There's a difference between "Plagiarism" and "Copyright infringement". When you plagiarize something, you pass on other people's work as your own. Even if you get their permission (so, for example if you paid someone to write your paper). On the other hand, copyright infringement is when you take someone else's work without their permission, whether your cite it or not.

This seems to be a case of both. But if she had cited the stuff she'd copied, she'd at least not be a plagiarist. On the other hand, it's unlikely her book could have been published, given the difficulty of acquiring rights.
posted by delmoi at 3:06 PM on February 12, 2010 [6 favorites]


Although I agree with your sentiment, how would you like it if I said you getting paid for doing your job is a relic of a bygone era?

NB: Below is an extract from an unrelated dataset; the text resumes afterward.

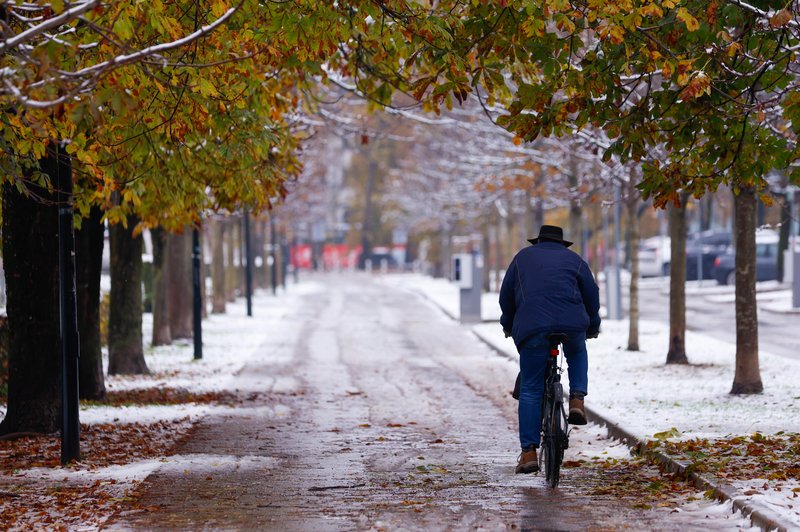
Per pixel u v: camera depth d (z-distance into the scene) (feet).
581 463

Don't worry, nestor_makhno: game warden to the events rhino is taking the piss, I assure you.
posted by Amanojaku at 3:06 PM on February 12, 2010


Yeah, I'm really hoping someone (Google or otherwise) gets a searchable corpus of all books online, so we can search for the vast masses of plagiarized text, or intertextual whatever, just to shut down the assholes who think all text must be purely original. It would be damn near impossible, I'd guess, to find a book with no lifted passages in it, or no passages that are at least substantially similar to others.
posted by fake at 3:10 PM on February 12, 2010 [1 favorite]

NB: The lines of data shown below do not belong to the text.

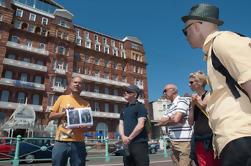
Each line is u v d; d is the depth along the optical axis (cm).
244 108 95
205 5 127
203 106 232
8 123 1917
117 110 3603
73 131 295
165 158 1128
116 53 3972
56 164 282
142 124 271
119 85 3662
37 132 2122
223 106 102
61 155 284
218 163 230
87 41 3638
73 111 300
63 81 3070
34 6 3475
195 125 250
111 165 809
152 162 902
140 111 285
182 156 298
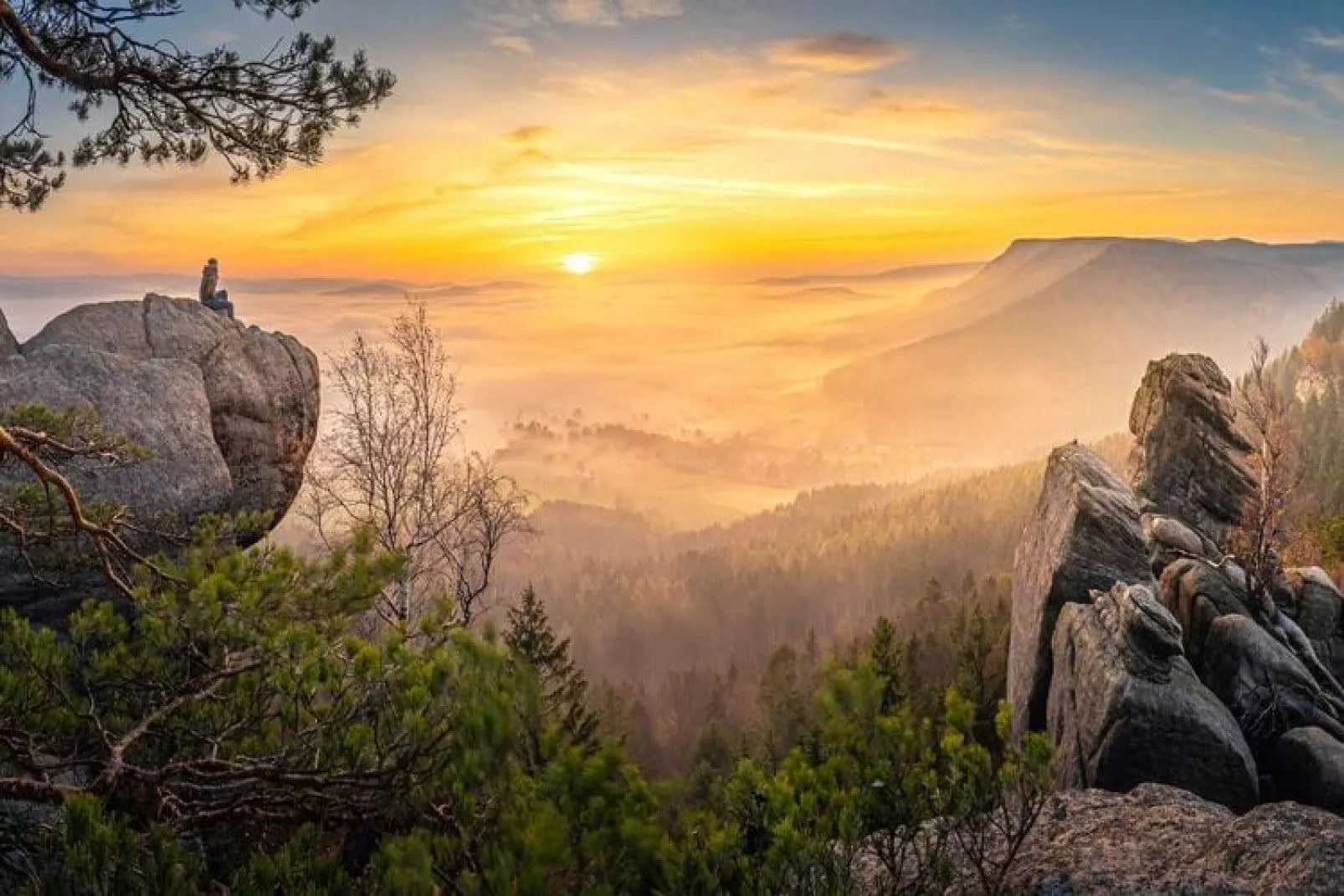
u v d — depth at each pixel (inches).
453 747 174.6
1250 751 880.9
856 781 215.2
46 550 377.1
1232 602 1069.8
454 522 797.2
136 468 466.9
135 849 163.3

by organically including parts in my text, I am entering into a dialogue with the author

As a reward, you may begin a conversation with the writer's attorneys!
posted by stavrogin at 3:14 PM on February 12, 2010 [5 favorites]

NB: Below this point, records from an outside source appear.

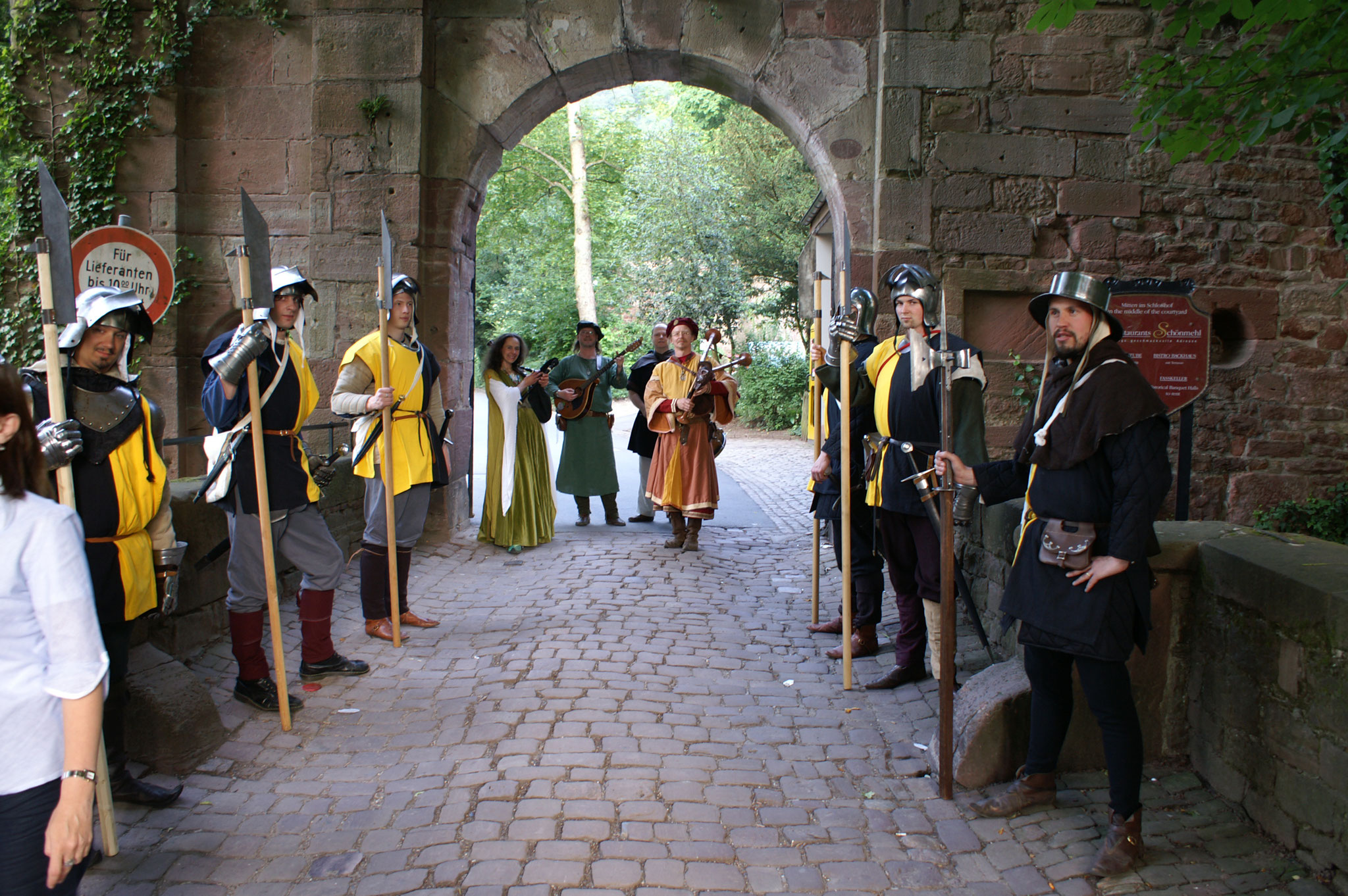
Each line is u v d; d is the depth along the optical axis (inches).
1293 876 100.2
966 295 263.4
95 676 66.0
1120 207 262.2
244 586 145.2
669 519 268.4
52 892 65.6
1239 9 144.2
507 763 128.6
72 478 101.7
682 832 111.3
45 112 276.1
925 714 149.9
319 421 274.4
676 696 156.0
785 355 690.2
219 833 111.6
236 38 274.1
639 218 765.3
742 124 735.7
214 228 277.4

In my mind it's okay for a writer to "sample" other works, but they have to do it right. For instance, when a musician samples a piece of music, it's meant to inform and add meaning to a song - they're not just taking a chorus because they need a chorus. There's a ton of cultural baggage associated with it - the source matters when Jay-Z lifts "a hard-knock life". Similarly, if an author were to have their intro paragraph intentionally reflect, say, the intro to Odysseus, that choice would purposefully color that author's original work.
posted by Think_Long at 3:14 PM on February 12, 2010 [2 favorites]


Yeah, I'm really hoping someone (Google or otherwise) gets a searchable corpus of all books online, so we can search for the vast masses of plagiarized text, or intertextual whatever, just to shut down the assholes who think all text must be purely original. It would be damn near impossible, I'd guess, to find a book with no lifted passages in it, or no passages that are at least substantially similar to others.
posted by found missing at 3:15 PM on February 12, 2010 [6 favorites]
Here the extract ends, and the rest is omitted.